También hubo un impensado guiño a los jóvenes en el marco de la campaña de parte de Chahla: en el mencionado debate, se posicionó de forma contundente a favor de 'la legalización de la marihuana', en una pregunta un poco capciosa en la que fue por el lado del consumo medicinal: "La verdad que, leyendo a Manuel Belgrano, ya era un visionario. Decía que el norte argentino tenía que cultivar cáñamo. También escuché a las mamás que necesitan aceite de cannabis. Esto nos permite estar en contacto con científicos para aportar lo mejor también en otras patologías. Tenemos que tener una ley más amplia para otros usos y además generaría mucho empleo", sentenció. Quizás hasta el exdiputado macrista Facundo Garretón aplaudió desde Uruguay. Su respuesta contrastó fuertemente con la de Jaldo: "Quiero ser claro y contundente. No estoy de acuerdo para nada en intentos de legalizar las drogas que afectan a los jóvenes y contribuyen a la inseguridad en Tucumán y a nivel nacional", espetó el tranqueño.
En el círculo rojo peronista los números indican que Lealtad Peronista sería la lista más votada con el 27% de los sufragios, contra un 15% de Todos por Tucumán en la interna del Frente de Todos; en la interna de Juntos por el Cambio, anticipan que la fórmula Roberto Sánchez – Mariano Campero lidera con el 12,5%, contra un 11,6% de Silvia Elías de Pérez – José Cano y un 10,5% de Ramiro Beti – Germán Alfaro.

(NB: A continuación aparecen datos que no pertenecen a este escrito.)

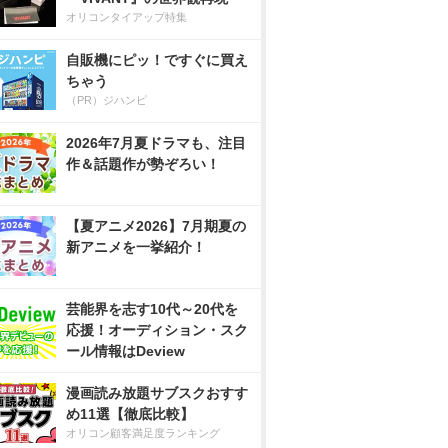
オリコンタイアップ特集
自販機にピッ！ですぐに買え
ちゃう
（PR）ジハンピ
2026年7月夏ドラマも、注目
作＆話題作が勢ぞろい！
【夏アニメ2026】7月期夏の
新アニメを一挙紹介！
芸能界を志す10代～20代を
応援！オーディション・スク
ール情報はDeview
漫画読み放題サブスクおすす
め11選【徹底比較】
オリコン顧客満足度ランキング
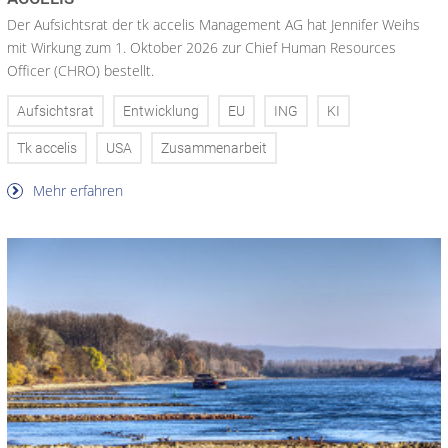
Der Aufsichtsrat der tk accelis Management AG hat Jennifer Weihs
mit Wirkung zum 1. Oktober 2026 zur Chief Human Resources
Officer (CHRO) bestellt.
Aufsichtsrat
Entwicklung
EU
ING
KI
Tk accelis
USA
Zusammenarbeit
Mehr erfahren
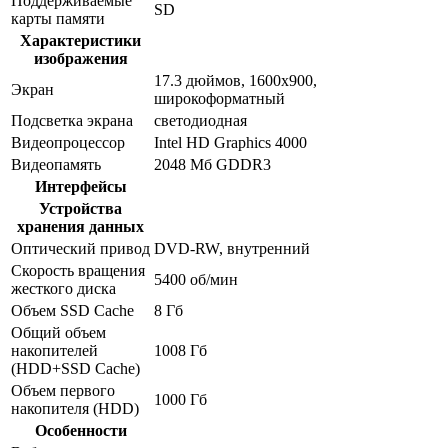
Поддерживаемые
SD
карты памяти
Характеристики
изображения
17.3 дюймов, 1600x900,
Экран
широкоформатный
Подсветка экрана
светодиодная
Видеопроцессор
Intel HD Graphics 4000
Видеопамять
2048 Мб GDDR3
Интерфейсы
Устройства
хранения данных
Оптический привод
DVD-RW, внутренний
Скорость вращения
5400 об/мин
жесткого диска
Объем SSD Cache
8 Гб
Общий объем
накопителей
1008 Гб
(HDD+SSD Cache)
Объем первого
1000 Гб
накопителя (HDD)
Особенности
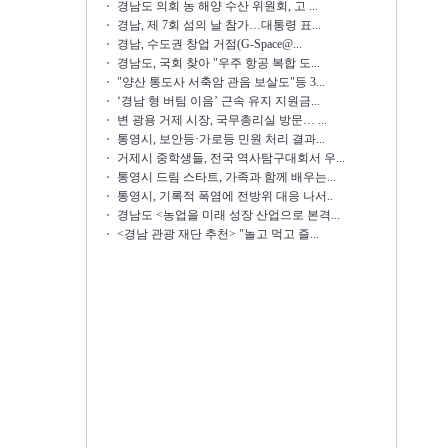
경남도 의회 농 해양 수산 위원회, 고 ...
경남, 제 7회 섬의 날 참가…대통령 표...
경남, 수도권 창업 거점(G-Space@...
경남도, 국회 찾아 "우주 항공 복합 도...
"양산 통도사 서축암 관음 보살도"등 3...
‘경남 형 버팀 이음’ 근속 유지 지원금...
변 광용 거제 시장, 국무총리실 방문… ...
통영시, 보안등·가로등 민원 처리 결과...
거제시 중학생들, 전국 역사탐구대회서 우...
통영시 드림 스타트, 가족과 함께 배우는...
통영시, 기록적 폭염에 전방위 대응 나서..
경남도 <농업을 미래 성장 산업으로 본격...
<경남 관광 재단 추천> "놀고 먹고 즐...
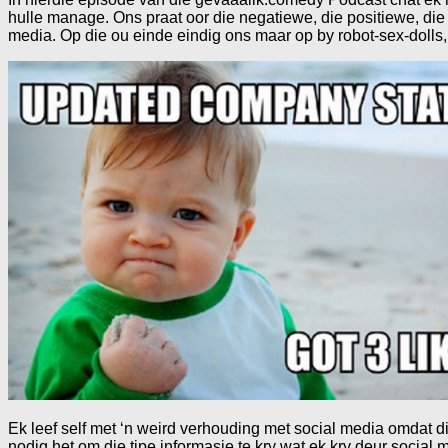
hulle manage. Ons praat oor die negatiewe, die positiewe, die 
media. Op die ou einde eindig ons maar op by robot-sex-dolls
Ek leef self met ‘n weird verhouding met social media omdat di
nodig het om die tipe informasie te kry wat ek kry deur social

Ese círculo rojo peronista espera un triunfo manzurista contundente, de la mano del tándem Chahla – Yedlin, con el jefe de campaña y precandidato a senador suplente sonriente en la foto de la boleta y del triunfo. Si esos números se confirman, el manzurismo saldría victorioso y el peronismo tucumano habría logrado sostener ese envidiable piso de 40% de los votos, por debajo del 49,54% de Manzur-Jaldo en 2019, pero nada despreciable en un contexto por demás adverso desde lo social y económico. Si ese es el escenario, la victoria se explicará por la construcción política del manzurismo y por los movimientos por fuera de la rosca y el aparato de la diputada Chahla.